> [ACTIVITY]
From the meeting listing below, list every author of the poster titled "On the coastal ocean modelling assessment of tidal stream and range energy resources."

> [EXTRACT]
____________________

JpGU-AGU Joint Meeting 2020

講演情報

[E] ポスター発表

セッション記号 A (大気水圏科学) » A-OS 海洋科学・海洋環境

[A-OS16] Ocean renewable energy: resource, impacts and technologies

コンビーナ:Bahareh Kamranzad(京都大学 白眉センター/大学院 総合生存学館)、Simon P Neill(Bangor University)、Zhaoqing Yang(Pacific Northwest National Laboratory)

[AOS16-P01] On the coastal ocean modelling assessment of tidal stream and range energy resources

★Invited Papers

*Athanasios Angeloudis1Lucas Mackie2Daniel Stephen Coles2Anastasia Fragkou1Stephan C Kramer2Matthew D Piggott2 (1.School of Engineering, Institute for Infrastructure and the Environment, University of Edinburgh、2.Department of Earth Science and Engineering, Imperial College London)

____________________

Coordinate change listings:
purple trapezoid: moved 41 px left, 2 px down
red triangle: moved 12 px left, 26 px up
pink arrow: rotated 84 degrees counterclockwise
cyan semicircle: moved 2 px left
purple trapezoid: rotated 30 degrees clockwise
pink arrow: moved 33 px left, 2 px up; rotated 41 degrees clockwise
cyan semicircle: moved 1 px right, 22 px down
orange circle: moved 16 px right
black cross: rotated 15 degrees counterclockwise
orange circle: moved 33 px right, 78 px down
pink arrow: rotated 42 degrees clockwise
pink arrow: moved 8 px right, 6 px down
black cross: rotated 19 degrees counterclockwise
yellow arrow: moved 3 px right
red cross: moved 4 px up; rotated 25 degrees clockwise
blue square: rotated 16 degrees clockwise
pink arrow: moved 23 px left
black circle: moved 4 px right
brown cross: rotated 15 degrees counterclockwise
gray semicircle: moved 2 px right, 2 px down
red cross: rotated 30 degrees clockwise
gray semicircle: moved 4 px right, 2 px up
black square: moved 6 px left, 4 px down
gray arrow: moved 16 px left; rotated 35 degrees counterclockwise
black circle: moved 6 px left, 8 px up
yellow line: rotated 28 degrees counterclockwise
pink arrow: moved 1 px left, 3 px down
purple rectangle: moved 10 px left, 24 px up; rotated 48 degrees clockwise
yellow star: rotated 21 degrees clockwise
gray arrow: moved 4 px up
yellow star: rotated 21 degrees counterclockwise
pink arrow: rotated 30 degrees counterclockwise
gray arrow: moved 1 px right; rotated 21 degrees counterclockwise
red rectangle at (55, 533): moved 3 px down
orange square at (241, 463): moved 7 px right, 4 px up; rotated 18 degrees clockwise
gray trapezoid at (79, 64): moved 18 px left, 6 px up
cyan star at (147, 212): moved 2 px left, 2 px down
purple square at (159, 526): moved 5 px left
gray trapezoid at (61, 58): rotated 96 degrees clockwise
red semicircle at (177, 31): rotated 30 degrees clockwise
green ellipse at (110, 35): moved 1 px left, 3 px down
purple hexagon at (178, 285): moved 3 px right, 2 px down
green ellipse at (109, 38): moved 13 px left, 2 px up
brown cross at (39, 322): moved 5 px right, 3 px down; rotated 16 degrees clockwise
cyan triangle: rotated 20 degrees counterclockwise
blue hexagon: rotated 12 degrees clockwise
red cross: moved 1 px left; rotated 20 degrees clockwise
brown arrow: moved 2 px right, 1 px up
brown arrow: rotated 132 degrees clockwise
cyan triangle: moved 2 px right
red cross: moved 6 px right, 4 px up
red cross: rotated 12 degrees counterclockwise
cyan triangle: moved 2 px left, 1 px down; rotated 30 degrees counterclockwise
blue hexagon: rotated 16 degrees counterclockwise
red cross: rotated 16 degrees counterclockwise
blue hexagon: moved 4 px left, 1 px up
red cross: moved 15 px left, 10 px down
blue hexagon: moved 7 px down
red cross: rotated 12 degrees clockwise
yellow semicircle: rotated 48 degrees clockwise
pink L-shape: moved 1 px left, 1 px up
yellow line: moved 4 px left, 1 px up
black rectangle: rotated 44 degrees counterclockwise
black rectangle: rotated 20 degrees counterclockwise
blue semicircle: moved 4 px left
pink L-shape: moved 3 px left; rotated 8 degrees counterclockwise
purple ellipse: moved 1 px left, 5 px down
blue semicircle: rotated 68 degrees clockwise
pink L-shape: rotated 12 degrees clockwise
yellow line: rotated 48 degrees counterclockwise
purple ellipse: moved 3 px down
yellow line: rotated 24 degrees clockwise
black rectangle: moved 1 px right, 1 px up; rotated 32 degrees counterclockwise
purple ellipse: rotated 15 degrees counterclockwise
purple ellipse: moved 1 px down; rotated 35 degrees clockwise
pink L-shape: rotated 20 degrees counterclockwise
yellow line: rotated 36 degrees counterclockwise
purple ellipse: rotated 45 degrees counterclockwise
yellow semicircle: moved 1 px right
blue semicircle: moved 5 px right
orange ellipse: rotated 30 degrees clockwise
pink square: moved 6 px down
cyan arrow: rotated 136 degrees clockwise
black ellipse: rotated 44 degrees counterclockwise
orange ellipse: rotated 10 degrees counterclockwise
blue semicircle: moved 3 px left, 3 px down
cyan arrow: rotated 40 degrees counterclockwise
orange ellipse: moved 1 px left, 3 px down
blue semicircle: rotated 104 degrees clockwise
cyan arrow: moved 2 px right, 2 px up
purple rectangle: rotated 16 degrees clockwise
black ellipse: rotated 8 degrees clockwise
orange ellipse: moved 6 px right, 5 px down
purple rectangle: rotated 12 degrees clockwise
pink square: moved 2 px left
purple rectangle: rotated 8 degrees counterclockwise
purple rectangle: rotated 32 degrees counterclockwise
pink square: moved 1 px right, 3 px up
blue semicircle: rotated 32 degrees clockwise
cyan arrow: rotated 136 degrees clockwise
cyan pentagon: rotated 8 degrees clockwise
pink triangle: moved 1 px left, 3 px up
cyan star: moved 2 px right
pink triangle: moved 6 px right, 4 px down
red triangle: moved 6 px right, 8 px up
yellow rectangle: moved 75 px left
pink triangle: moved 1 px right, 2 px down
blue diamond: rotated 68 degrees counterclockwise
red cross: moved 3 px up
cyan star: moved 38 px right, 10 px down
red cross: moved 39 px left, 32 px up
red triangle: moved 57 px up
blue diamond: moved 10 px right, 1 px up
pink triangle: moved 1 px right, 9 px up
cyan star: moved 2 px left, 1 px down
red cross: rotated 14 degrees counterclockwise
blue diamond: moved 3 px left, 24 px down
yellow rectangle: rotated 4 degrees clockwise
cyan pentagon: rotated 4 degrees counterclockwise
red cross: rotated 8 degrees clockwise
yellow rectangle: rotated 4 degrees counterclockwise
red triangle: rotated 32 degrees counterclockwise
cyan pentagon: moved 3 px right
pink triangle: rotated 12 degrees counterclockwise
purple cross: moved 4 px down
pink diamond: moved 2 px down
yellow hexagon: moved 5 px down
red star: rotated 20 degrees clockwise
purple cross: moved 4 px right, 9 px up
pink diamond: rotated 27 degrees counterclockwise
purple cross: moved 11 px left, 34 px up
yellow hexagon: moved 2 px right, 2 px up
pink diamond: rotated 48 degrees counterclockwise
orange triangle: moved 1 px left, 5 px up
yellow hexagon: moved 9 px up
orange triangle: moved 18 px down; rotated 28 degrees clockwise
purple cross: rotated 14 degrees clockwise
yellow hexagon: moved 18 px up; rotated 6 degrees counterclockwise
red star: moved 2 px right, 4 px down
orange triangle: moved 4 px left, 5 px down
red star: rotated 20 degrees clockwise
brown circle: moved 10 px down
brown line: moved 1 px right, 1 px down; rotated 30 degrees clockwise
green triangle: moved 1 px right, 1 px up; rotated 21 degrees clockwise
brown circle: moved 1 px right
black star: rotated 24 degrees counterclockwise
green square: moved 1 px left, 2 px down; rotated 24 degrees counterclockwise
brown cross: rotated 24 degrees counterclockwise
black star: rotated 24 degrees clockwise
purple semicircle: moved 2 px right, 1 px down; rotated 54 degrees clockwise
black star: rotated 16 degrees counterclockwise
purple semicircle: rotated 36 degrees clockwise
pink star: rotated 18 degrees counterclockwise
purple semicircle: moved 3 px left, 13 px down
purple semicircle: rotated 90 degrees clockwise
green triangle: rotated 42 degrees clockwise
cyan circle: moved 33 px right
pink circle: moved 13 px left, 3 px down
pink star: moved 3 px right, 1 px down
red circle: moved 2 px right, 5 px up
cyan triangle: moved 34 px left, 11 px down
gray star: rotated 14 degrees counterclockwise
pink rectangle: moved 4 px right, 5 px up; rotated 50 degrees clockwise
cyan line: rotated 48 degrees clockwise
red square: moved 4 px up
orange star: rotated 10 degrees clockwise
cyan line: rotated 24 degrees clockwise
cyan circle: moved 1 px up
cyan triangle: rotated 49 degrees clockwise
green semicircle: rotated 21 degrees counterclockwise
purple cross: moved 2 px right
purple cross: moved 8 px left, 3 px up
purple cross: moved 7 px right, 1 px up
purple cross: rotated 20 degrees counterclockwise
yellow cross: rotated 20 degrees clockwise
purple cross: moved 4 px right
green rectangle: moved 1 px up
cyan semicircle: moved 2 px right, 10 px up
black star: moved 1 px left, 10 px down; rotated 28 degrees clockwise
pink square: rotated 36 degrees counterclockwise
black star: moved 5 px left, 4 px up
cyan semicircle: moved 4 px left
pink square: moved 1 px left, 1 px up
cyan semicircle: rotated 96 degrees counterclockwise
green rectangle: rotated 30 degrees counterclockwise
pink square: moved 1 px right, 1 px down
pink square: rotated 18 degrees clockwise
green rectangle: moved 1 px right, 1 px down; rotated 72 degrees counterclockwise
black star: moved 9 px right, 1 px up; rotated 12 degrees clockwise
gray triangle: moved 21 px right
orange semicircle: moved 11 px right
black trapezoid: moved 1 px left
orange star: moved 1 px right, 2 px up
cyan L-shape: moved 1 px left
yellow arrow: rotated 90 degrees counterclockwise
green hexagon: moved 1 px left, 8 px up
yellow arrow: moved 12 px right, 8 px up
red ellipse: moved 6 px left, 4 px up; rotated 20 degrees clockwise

____________________

> [OUTPUT OF THE TASK]
Athanasios Angeloudis, Lucas Mackie, Daniel Stephen Coles, Anastasia Fragkou, Stephan C Kramer, Matthew D Piggott